EXERCISE TASK 1 - Translate this sentence from the email about Wikidata tags into German: "None of the approaches are perfect, but I hope mine will result in a much higher quality and more completeness."
EXERCISE TASK 2 - Reproduce the email about Wikidata tags from "administrative and ceremonial" up to and including "some additional searching).".
EXERCISE TASK 3 - Continue the email about Wikidata tags from the point where it stops.

PAGE TEXT -
#####

Hi Martin,

On the first pass, I am not checking individual Q-ID numbers, mostly
because the existing tooling is very poor for that, and the rate of error
is very low. JOSM simply looks up the ID and adds it. BUT, once it is
added, I do a query (OT) for the tags, and match them with the Wikidata
query results, and check that the names and other tags match (in a
spreadsheet), allowing me to quickly catch the very few non-matching or
broken items.  This method has shown much much more value than simply let
people copy/paste IDs, as humans tend to quite a few mistakes - I saw
incorrect language codes for Wikipedia links (probably typed by hand), or
simply stale or non-existent WP links.  None of the approaches are perfect,
but I hope mine will result in a much higher quality and more completeness.

You are correct that sometimes Wikidata could interlink non-related
articles (usually it gets fixed right away), or articles with the different
scope (somewhat more common and permanent). In a rare case, that would mean
Wikidata ID would be wrong or not specific enough, but that is very easy to
catch on the second pass and correct, when the actual data is compared.
The more common case is the one i mentioned before - when Wikipedia
articles (all of the linked languages) are about multiple concepts (e.g.
administrative and ceremonial district together), but there exists another
Wikidata ID, not linked to any articles, just for the admin district. Which
means the linked one is more for ceremonial, and should be fixed (usually
by some additional searching).

So yes, blindly adding tags would work fine for >99%, and will not be good
for the other <1% (guessing). Yet, it would still be good to have that 1%
because they allow much better further validation and correction, whereas
having a Wikipedia link is just a string of text that is much harder to
work with when cross-verifying with other sources.  And BTW, Wikidata is
far from perfect either - most of England frequently has incorrect admin
tree-structure, and should also be fixed - something that this work will
also help fix - win-win for everyone :)

On Fri, Nov 25, 2016 at 6:24 PM Martin Koppenhoefer <dieterdre...@gmail.com>
wrote:



sent from a phone

> Il giorno 25 nov 2016, alle ore 22:55, Yuri Astrakhan <
yuriastrak...@gmail.com> ha scritto:
>
> .  I am simply converting existing Wikipedia tag into the Wikidata tags,
because there is always a 1 to 1 matching between them,


you are checking individually and critically whether the osm objects fit to
the wikidata object definitions, or are you just adding wikidata tags for
wikipedia articles that are already linked from osm?

#####

RAW DATA -
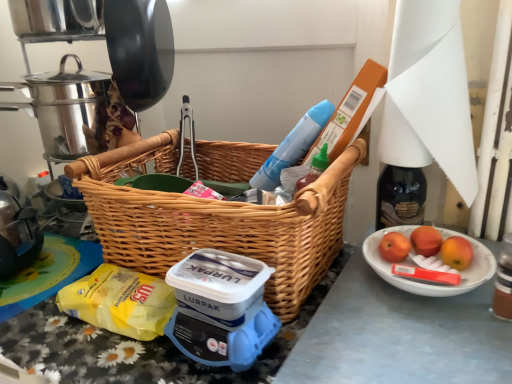
Question: From a real-world perspective, is woven wood picnic basket at center located higher than white ceramic bowl at lower right?

Choices:
 (A) no
 (B) yes

Answer: (B)

Question: Is woven wood picnic basket at center not near white ceramic bowl at lower right?

Choices:
 (A) no
 (B) yes

Answer: (A)

Question: Is woven wood picnic basket at center shorter than white ceramic bowl at lower right?

Choices:
 (A) no
 (B) yes

Answer: (A)

Question: Considering the relative positions of woven wood picnic basket at center and white ceramic bowl at lower right in the image provided, is woven wood picnic basket at center to the left of white ceramic bowl at lower right from the viewer's perspective?

Choices:
 (A) no
 (B) yes

Answer: (B)

Question: From the image's perspective, does woven wood picnic basket at center appear lower than white ceramic bowl at lower right?

Choices:
 (A) yes
 (B) no

Answer: (B)

Question: Is shiny metallic crock pot at upper left bigger or smaller than yellow plastic bag at lower left?

Choices:
 (A) small
 (B) big

Answer: (B)

Question: Is shiny metallic crock pot at upper left in front of or behind yellow plastic bag at lower left in the image?

Choices:
 (A) front
 (B) behind

Answer: (B)

Question: Is shiny metallic crock pot at upper left wider or thinner than yellow plastic bag at lower left?

Choices:
 (A) wide
 (B) thin

Answer: (A)

Question: From a real-world perspective, is shiny metallic crock pot at upper left positioned above or below yellow plastic bag at lower left?

Choices:
 (A) below
 (B) above

Answer: (B)

Question: Is shiny metallic crock pot at upper left inside the boundaries of white ceramic bowl at lower right, or outside?

Choices:
 (A) inside
 (B) outside

Answer: (B)

Question: From their relative heights in the image, would you say shiny metallic crock pot at upper left is taller or shorter than white ceramic bowl at lower right?

Choices:
 (A) short
 (B) tall

Answer: (B)

Question: Relative to white ceramic bowl at lower right, is shiny metallic crock pot at upper left in front or behind?

Choices:
 (A) front
 (B) behind

Answer: (B)

Question: From a real-world perspective, relative to white ceramic bowl at lower right, is shiny metallic crock pot at upper left vertically above or below?

Choices:
 (A) above
 (B) below

Answer: (A)

Question: Which is correct: yellow plastic bag at lower left is inside white ceramic bowl at lower right, or outside of it?

Choices:
 (A) inside
 (B) outside

Answer: (B)

Question: Considering the positions of yellow plastic bag at lower left and white ceramic bowl at lower right in the image, is yellow plastic bag at lower left taller or shorter than white ceramic bowl at lower right?

Choices:
 (A) short
 (B) tall

Answer: (B)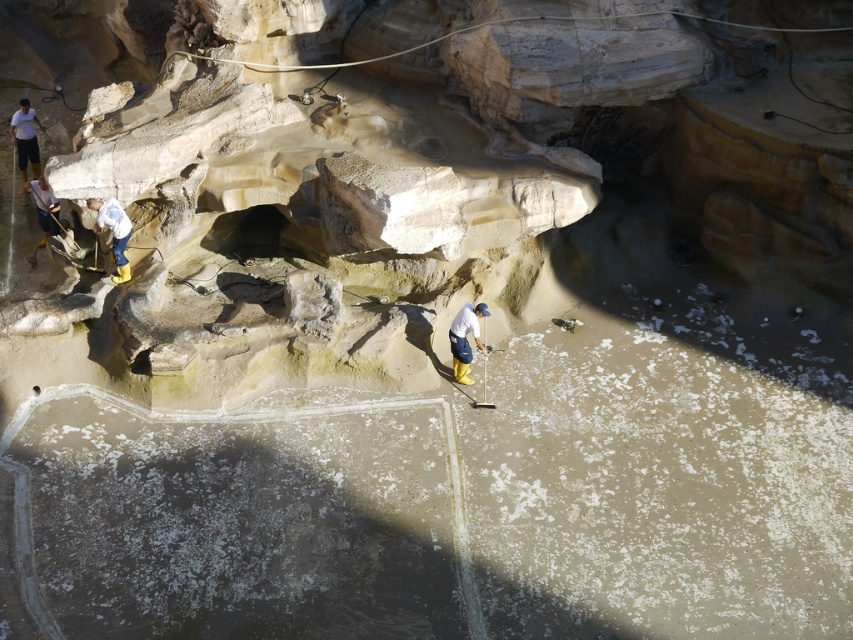
Question: Which point is closer to the camera taking this photo?

Choices:
 (A) [x=103, y=220]
 (B) [x=32, y=150]

Answer: (A)

Question: Estimate the real-world distances between objects in this image. Which object is farther from the white matte shirt at center?

Choices:
 (A) white matte shirt at upper left
 (B) white matte helmet at upper left
 (C) white fabric at left

Answer: (A)

Question: Can you confirm if white matte shirt at upper left is positioned below white matte helmet at upper left?

Choices:
 (A) no
 (B) yes

Answer: (A)

Question: Does white fabric at left have a greater width compared to white matte helmet at upper left?

Choices:
 (A) no
 (B) yes

Answer: (A)

Question: Which point appears closest to the camera in this image?

Choices:
 (A) (448, 333)
 (B) (32, 109)
 (C) (113, 236)

Answer: (A)

Question: Does white matte shirt at center have a smaller size compared to white matte helmet at upper left?

Choices:
 (A) yes
 (B) no

Answer: (A)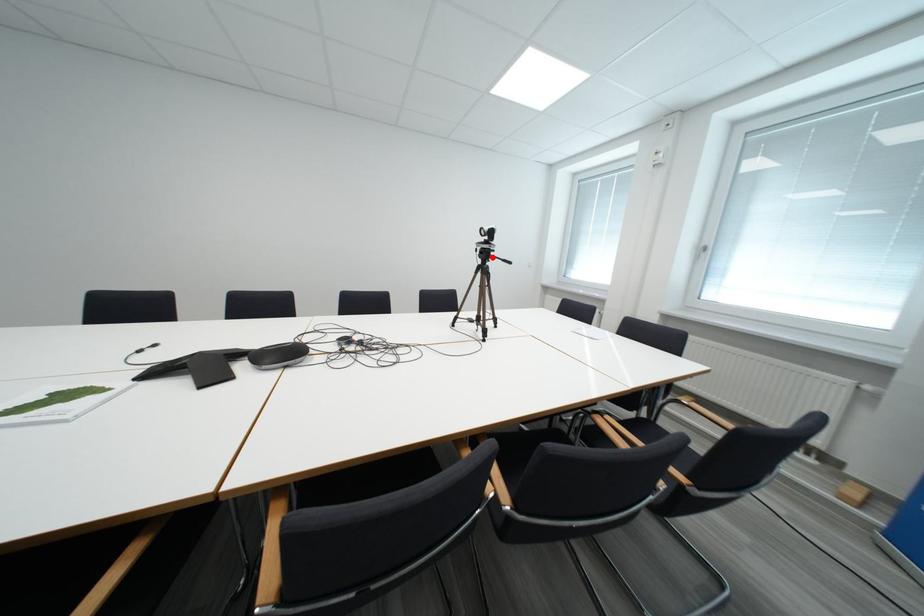
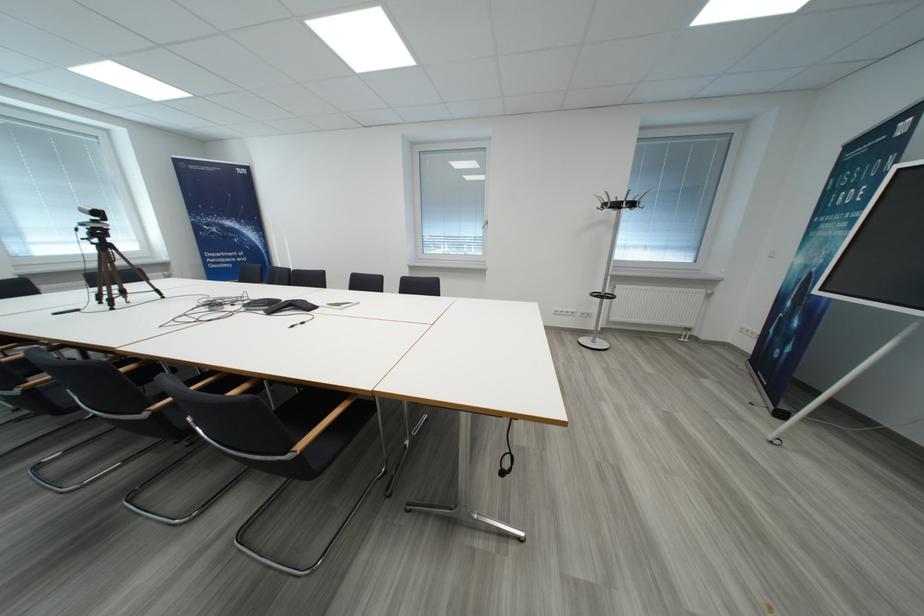
In the second image, find the point that corresponds to the highlighted location in the first image.

(106, 236)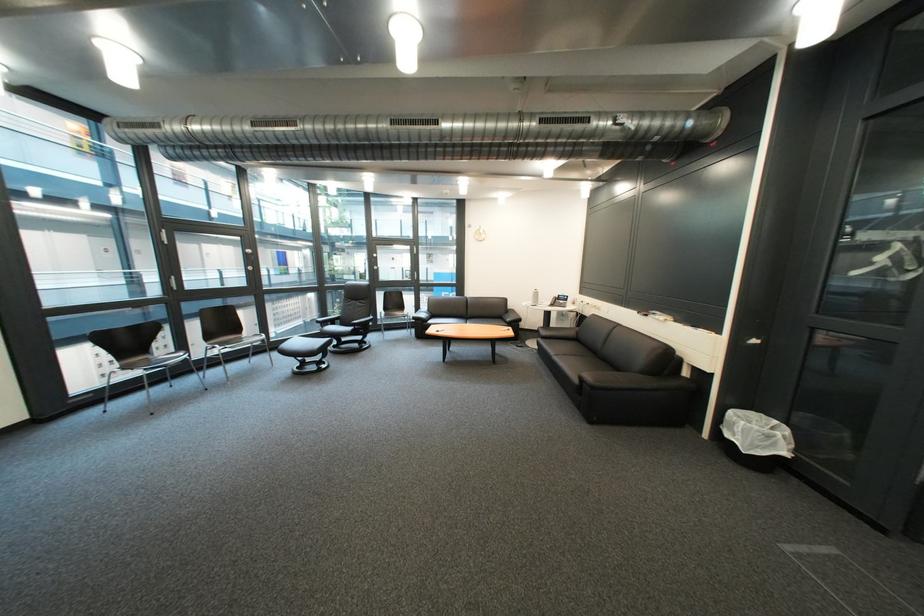
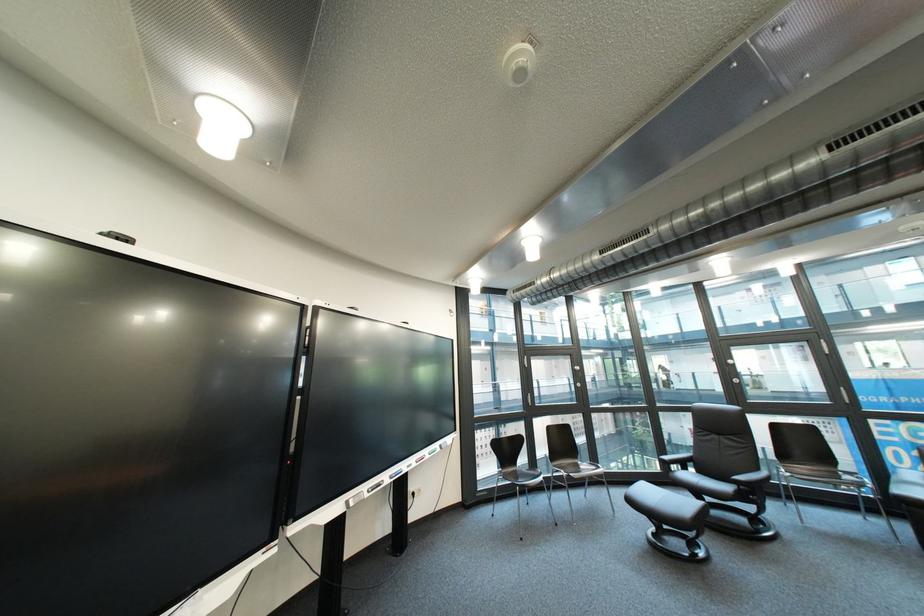
Based on the continuous images, in which direction is the camera rotating?

The camera rotated toward left-up.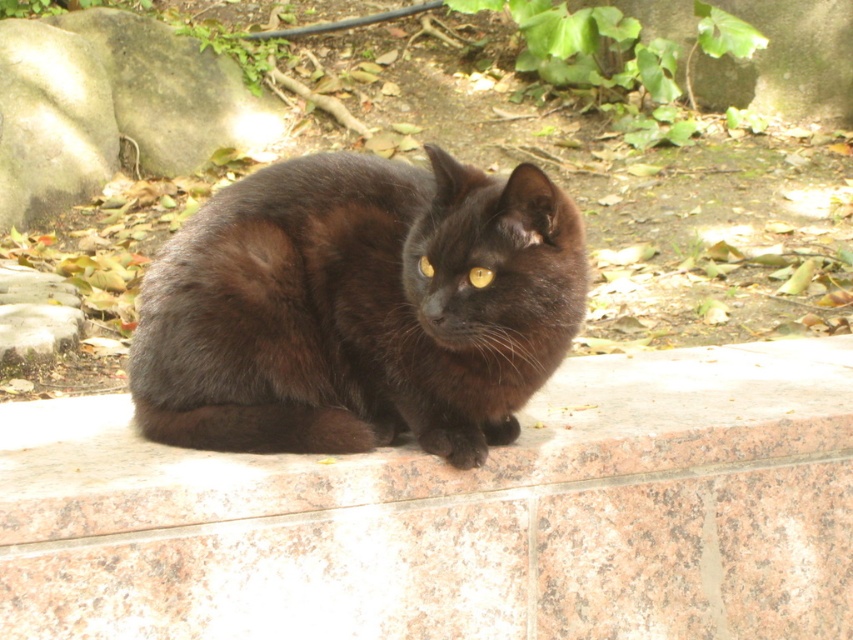
Is pink granite ledge at center smaller than golden shiny eye at center?

Incorrect, pink granite ledge at center is not smaller in size than golden shiny eye at center.

Can you confirm if pink granite ledge at center is positioned to the right of golden shiny eye at center?

Indeed, pink granite ledge at center is positioned on the right side of golden shiny eye at center.

Where is `pink granite ledge at center`? This screenshot has height=640, width=853. pink granite ledge at center is located at coordinates 457,516.

Between point (392, 260) and point (0, 198), which one is positioned in front?

Point (392, 260) is more forward.

Can you confirm if shiny black cat at center is shorter than gray rough rock at upper left?

Yes, shiny black cat at center is shorter than gray rough rock at upper left.

Which is behind, point (332, 253) or point (1, 204)?

Positioned behind is point (1, 204).

I want to click on shiny black cat at center, so click(357, 308).

Who is positioned more to the left, yellow shiny eye at center or golden shiny eye at center?

From the viewer's perspective, golden shiny eye at center appears more on the left side.

Can you confirm if yellow shiny eye at center is bigger than golden shiny eye at center?

Actually, yellow shiny eye at center might be smaller than golden shiny eye at center.

Where is `yellow shiny eye at center`? The width and height of the screenshot is (853, 640). yellow shiny eye at center is located at coordinates (480, 276).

#####

EXERCISE RESULT 1 - Keiner der Ansätze ist perfekt, aber ich hoffe, dass meiner zu einer deutlich höheren Qualität und größeren Vollständigkeit führen wird.

EXERCISE RESULT 2 -
administrative and ceremonial district together), but there exists another
Wikidata ID, not linked to any articles, just for the admin district. Which
means the linked one is more for ceremonial, and should be fixed (usually
by some additional searching).

EXERCISE RESULT 3 -
Afaik many wikidata objects are linked to several wikipedia articles
(because of wp articles being written in different languages). Using
wikipedia quite a bit in 3 languages I have found that inconsistencies
aren't that rare ("wrong" articles interlinked). Partly this is because wp
articles in different languages are mostly not translations but are
articles that have varying coverage and levels of detail and focus (i.e. a
wikidata object that fits onto an English article does not necessarily fit
on the German article that is linked to the English article). Some linked
articles are also simply wrong.

One example: In the field of geographic places and settlements it can occur
that socio-geographic places and political territorial entities are either
mixed in the same article or are split over different articles, and it
might also differ between languages (some languages might have 1 article
dealing with both, others might have 2 and more). Wikidata seems to have a
preference for administrative entities (not sure, it is just a first
impression) and related statements in all cases I have seen so fat (even
when there's a different object that also deals with the administrative
entity).

Misguided wikipedia tags are not very frequent in osm, but they do occur of
course. Blindly adding corresponding wikidata tags might make it look more
consistent even if the tag is wrong, because both tags seem to confirm each
other.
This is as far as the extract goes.